R Data Frame Tutorial | Learn with Examples

In this R data frame Tutorial with examples, you will learn what is a data frame, its features, advantages, modules, and packages, and how to use data frames in real time with sample examples.

All examples provided in this R data frame tutorial are basic, simple, and easy to practice for beginners who are enthusiastic to learn R data frames and advance their careers.

1. What is a Data Frame in R?

data frame in R is a fundamental data structure that is used for storing and manipulating structured data which is in the format of rows and columns similar to an RDBMS table or spreadsheet. It is a two-dimensional data structure such that one dimension refers to the row and another dimension refers to a column. Each column in the data frame is a Vector of the same length, in other words, all columns in the data frame should have the same length.

Data frame columns are referred to as variables and rows are referred to as observations. If you are new to R Programming, I would highly recommend reading the R Programming Tutorial where I have explained R concepts with examples.

Here are some key characteristics of data frames in R:

  1. Rectangular Structure: A data frame is a rectangular structure where data is organized into rows and columns. Each column represents a variable, and each row represents an observation or a case.
  2. Homogeneous Columns: Each column in a data frame can contain elements of different data types, but all elements within a single column must have the same data type. This allows data frames to handle mixed data, such as numbers, characters, and logical values.
  3. Column Names: Data frames have column names, which are usually used to label and reference variables or attributes. You can access individual columns using these column names.
  4. Row Names: Data frames also have row names, which serve as row identifiers. By default, rows are labeled with sequential numbers, but you can assign custom row names if needed.

R also provides a third-party package dplyr which provides a grammar for data manipulation that closely works with the data frame. In order to use this package, you need to install the package in R.

Advantages of R Data Frames:

  1. Structure and Organization: Data frames provide a structured and organized way to store and work with tabular data. The two-dimensional structure, with rows and columns, makes it easy to understand and manipulate data.
  2. Data Import and Export: Data frames are commonly used for importing data from various sources (e.g., CSV files, Excel spreadsheets, databases) and exporting data to different formats. R provides built-in functions and packages to facilitate these tasks.
  3. Data Exploration and Summary: Data frames are compatible with functions for data exploration, including summary statistics, data visualization, and various plotting libraries. This helps analysts and data scientists gain insights into the data.
  4. Data Manipulation: R provides a rich set of functions and packages (e.g., dplyr, tidyr) specifically designed for data manipulation with data frames. You can filter, transform, reshape, and aggregate data efficiently.
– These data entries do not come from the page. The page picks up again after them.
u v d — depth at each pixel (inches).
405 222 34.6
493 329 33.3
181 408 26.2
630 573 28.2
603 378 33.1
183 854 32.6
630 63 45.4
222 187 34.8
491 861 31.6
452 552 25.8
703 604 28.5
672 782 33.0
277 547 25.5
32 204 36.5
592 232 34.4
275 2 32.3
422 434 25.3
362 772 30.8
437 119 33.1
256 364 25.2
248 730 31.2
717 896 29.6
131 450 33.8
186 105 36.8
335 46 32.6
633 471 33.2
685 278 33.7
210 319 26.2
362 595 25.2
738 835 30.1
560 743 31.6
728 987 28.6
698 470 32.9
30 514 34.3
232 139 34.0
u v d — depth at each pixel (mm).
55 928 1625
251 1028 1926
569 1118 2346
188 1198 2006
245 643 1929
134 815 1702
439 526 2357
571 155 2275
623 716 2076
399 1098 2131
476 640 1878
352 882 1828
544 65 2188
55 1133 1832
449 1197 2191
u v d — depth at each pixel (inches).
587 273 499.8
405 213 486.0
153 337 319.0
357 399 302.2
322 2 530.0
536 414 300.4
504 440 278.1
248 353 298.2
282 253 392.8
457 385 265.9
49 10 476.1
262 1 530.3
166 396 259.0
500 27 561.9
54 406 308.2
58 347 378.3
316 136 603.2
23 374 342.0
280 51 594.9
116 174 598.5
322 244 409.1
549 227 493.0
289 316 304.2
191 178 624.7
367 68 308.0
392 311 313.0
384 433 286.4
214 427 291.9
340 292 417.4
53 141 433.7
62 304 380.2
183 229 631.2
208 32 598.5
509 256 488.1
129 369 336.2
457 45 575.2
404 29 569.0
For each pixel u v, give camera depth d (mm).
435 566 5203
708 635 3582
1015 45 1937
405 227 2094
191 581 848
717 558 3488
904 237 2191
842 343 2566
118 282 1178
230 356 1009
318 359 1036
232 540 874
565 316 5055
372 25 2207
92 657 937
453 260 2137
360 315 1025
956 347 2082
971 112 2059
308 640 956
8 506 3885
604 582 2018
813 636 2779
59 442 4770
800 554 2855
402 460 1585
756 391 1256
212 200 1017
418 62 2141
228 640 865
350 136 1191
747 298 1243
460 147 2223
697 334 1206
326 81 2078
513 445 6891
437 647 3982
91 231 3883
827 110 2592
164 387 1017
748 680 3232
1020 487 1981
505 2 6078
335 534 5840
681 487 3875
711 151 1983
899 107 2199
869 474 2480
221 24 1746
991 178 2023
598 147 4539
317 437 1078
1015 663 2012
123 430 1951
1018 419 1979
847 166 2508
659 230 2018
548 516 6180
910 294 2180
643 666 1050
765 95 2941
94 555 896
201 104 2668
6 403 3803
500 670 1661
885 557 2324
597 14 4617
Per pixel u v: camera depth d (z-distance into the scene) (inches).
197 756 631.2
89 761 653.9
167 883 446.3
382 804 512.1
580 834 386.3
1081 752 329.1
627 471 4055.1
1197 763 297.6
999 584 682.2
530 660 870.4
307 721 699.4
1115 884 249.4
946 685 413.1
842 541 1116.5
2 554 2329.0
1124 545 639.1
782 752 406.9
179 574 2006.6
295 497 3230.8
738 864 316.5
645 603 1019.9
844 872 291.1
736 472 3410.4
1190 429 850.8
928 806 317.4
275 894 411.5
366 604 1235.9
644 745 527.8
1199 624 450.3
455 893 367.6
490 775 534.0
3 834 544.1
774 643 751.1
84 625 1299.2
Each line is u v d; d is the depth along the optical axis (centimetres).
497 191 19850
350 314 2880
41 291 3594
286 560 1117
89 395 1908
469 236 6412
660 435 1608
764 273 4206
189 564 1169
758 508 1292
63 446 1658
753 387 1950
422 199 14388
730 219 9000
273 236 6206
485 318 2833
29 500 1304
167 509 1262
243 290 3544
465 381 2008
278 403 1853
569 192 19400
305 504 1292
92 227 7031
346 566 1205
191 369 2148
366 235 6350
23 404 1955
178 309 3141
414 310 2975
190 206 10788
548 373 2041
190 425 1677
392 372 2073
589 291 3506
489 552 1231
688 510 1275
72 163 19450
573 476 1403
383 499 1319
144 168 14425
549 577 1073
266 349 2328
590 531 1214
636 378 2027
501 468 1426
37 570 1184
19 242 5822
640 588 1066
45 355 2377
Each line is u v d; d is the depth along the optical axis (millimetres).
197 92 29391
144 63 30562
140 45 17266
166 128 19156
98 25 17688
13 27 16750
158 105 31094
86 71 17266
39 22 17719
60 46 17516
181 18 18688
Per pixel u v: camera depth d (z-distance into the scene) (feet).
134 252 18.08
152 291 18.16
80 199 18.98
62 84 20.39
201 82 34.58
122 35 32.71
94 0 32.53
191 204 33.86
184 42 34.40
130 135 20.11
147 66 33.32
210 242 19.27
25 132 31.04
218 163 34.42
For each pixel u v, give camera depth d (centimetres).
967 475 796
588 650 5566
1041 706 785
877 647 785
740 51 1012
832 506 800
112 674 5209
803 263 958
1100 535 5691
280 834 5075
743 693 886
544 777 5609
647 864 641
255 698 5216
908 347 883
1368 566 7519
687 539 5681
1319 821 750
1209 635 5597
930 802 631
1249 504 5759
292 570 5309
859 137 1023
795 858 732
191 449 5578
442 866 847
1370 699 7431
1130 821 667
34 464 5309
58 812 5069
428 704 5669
Use Cases of R Data Frames:

  1. Data Analysis: Data frames are the foundation for data analysis in R. You can perform statistical tests, hypothesis testing, and regression analysis with structured data.
  2. Data Visualization: Data frames are compatible with R’s data visualization packages (e.g., ggplot2), allowing you to create a wide range of charts, graphs, and visualizations for data exploration and presentation.
  3. Data Cleaning and Preprocessing: Data frames are used to clean and preprocess data, including handling missing values, dealing with outliers, and standardizing data.
  4. Data Subsetting and Filtering: Analysts use data frames to extract specific subsets of data based on criteria and conditions, facilitating focused analysis.
  5. Merging and Joining Data: Data frames are essential for combining data from multiple sources. You can merge or join data based on common variables to create comprehensive datasets.
  6. Grouped Operations: Packages like dplyr make it easy to perform grouped operations and aggregations on data, making it simple to compute group-wise statistics.
  7. Machine Learning: Many machine learning algorithms in R require data frames as input. You can prepare your data in a data frame format before applying machine learning techniques.
  8. Time Series Analysis: Data frames are used to store and analyze time series data, enabling time-based operations and modeling.
  9. Reporting and Dashboards: Data frames are employed in creating reports and dashboards using RMarkdown, Shiny, and other reporting tools, providing a structured format for data presentation.
  10. Export and Sharing: After analysis and modeling, you can export results as data frames for sharing with colleagues or use in other applications.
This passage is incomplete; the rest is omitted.